Thursday, 16 June 2016

How Keanu Reeves Saved The World @ The Arches

Get slack and see the truth

I have a serious art-crush on Amanda Monfrooe. Not only does she share my fascination with the beautiful slacker who is often accused of underacting, she even parlays this obsession into a playful and heavy lecture on the flux of meaning in the post-modern universe. She might not avoid the easy jokes - yes, a block of wood does stand in for Keanu – but she refuses to dumb down her essential message. Ironically, this makes it tough going as part as Arches Live – a festival that has settled into a programme of new, tentative theatre – and a rare example of a show that I felt could have been spread more easily over a longer span.

Monfrooe's thesis is that the films of Keanu represent a consistent philosophy, that insist on a rejection of consumerist hegemony. The Matrix's blatant dualism between appearance and reality is the core text: Monfrooe goes onto identify the theme in his earlier works, and in his friendship with the more respected, probably because he is dead, River Phoenix.

The cod-academic rigour, not without its own humour, does drop back, with Monfrooe revealing her working process in a series of sketches, ably supported by a variety of masks (including Keanu's beautiful face) and performer Lottie Maslin-Prothero. The lectures are recited to the subtle drumming of Glynn Forrest, dragging the show out of the classroom and enthusing the speeches with a jazz beat poetry.

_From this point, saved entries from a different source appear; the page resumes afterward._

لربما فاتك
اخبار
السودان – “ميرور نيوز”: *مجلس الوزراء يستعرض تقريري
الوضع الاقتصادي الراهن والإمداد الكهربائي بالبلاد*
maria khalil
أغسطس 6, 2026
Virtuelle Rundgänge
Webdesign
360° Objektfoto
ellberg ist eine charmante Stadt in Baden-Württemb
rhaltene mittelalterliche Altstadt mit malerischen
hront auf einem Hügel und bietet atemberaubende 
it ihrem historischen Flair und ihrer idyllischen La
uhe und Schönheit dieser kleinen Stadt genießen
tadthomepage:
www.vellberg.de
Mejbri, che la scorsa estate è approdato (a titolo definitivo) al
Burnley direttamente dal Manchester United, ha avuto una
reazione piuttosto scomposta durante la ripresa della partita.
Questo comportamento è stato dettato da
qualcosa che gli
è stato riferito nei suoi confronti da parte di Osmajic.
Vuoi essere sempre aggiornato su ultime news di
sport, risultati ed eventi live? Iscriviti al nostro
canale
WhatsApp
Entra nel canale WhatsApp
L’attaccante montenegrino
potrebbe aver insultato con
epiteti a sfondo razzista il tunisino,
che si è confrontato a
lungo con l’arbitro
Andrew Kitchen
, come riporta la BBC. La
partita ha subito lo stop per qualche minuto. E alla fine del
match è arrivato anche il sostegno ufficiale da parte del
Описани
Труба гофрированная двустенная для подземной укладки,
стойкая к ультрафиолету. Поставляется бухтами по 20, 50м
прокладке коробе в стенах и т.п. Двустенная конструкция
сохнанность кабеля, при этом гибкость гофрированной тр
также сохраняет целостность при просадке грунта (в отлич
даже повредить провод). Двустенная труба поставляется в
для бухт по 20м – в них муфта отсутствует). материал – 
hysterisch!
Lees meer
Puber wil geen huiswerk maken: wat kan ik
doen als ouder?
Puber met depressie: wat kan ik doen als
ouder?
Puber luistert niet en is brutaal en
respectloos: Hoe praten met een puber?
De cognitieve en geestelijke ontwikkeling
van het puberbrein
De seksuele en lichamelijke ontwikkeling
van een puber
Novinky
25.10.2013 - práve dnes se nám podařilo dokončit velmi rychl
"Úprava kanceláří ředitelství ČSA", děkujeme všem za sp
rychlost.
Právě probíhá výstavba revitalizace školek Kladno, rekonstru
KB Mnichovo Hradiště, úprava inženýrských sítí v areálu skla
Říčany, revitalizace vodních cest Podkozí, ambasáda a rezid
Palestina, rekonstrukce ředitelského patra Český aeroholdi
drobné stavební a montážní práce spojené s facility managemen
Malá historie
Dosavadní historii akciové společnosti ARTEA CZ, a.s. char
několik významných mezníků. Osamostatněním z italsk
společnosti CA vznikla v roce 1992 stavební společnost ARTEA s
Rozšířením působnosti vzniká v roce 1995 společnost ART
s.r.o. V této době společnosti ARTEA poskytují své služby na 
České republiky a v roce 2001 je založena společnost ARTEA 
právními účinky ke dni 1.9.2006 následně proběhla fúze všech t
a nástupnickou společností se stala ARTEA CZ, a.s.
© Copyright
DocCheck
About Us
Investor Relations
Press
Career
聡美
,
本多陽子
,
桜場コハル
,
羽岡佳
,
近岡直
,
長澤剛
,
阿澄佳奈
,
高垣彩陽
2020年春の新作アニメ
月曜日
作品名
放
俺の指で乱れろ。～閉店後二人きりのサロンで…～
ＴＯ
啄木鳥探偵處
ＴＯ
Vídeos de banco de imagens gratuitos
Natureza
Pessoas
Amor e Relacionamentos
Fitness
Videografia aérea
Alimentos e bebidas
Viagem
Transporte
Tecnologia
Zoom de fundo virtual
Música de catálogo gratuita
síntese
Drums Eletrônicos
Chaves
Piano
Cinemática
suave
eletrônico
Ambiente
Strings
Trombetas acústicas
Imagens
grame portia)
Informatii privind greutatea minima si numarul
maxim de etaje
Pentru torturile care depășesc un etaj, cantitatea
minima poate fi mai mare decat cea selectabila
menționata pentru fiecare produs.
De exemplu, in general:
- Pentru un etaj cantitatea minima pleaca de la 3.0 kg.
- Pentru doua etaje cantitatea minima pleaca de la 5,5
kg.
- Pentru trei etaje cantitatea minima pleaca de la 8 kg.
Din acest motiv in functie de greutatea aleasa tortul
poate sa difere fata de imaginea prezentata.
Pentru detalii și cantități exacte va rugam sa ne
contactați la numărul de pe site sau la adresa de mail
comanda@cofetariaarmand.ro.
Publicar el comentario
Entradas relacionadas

If the structure is uneven – the truth behind Keanu is revealed in something close to a rant, and a few scenes wander around unrelated ideas – How Keanu Reeves Saved The World is quite unlike anything else on the stage. Passionate, intelligent, it draws equally from puppetry and academia, takes a much maligned celebrity and battles to forge meaning in a society that is increasingly losing its faith and purpose.